Direction: Pick out each line in the rows below that contains the string "acousticguitarsteel", and copy those lines.

Records shown:
• • • • • • •
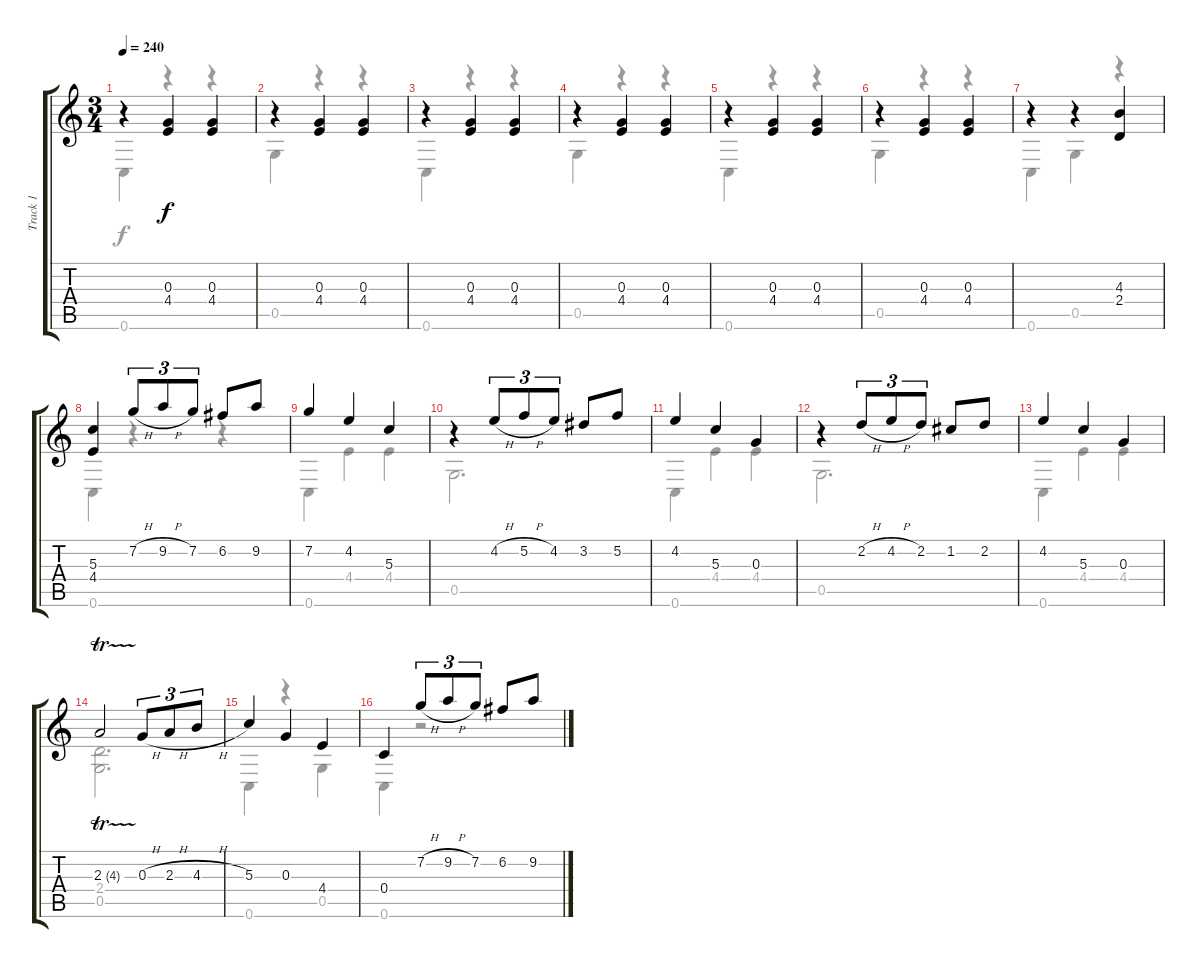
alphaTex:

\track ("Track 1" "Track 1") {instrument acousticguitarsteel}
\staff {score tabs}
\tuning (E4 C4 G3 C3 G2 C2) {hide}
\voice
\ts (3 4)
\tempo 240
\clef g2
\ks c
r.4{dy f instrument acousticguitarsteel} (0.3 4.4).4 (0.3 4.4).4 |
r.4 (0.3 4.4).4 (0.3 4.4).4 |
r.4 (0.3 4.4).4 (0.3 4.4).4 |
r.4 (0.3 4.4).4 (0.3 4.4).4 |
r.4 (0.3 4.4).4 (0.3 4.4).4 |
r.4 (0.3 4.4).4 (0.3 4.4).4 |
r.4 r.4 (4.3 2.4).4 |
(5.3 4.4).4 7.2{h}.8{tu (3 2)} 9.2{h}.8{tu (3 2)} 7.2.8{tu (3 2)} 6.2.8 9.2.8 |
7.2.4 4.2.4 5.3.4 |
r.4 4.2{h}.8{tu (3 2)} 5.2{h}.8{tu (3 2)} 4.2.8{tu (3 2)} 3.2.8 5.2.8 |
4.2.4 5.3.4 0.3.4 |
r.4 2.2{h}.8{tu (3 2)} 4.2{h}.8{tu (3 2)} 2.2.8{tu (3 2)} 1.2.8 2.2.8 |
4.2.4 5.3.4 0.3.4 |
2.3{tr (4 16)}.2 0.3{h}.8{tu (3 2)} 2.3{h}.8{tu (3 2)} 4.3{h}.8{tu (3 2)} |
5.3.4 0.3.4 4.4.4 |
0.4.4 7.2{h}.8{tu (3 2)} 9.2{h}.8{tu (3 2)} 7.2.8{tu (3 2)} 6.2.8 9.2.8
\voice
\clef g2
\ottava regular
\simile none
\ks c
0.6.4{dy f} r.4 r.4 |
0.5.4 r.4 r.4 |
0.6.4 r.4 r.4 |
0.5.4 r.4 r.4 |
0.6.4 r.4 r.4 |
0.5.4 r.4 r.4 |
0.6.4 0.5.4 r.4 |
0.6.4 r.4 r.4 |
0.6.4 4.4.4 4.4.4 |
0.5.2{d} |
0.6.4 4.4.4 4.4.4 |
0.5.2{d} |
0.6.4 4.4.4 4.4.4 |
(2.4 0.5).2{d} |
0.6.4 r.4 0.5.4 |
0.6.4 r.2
• • • • • • •
Task solution:
\track ("Track 1" "Track 1") {instrument acousticguitarsteel}
r.4{dy f instrument acousticguitarsteel} (0.3 4.4).4 (0.3 4.4).4 |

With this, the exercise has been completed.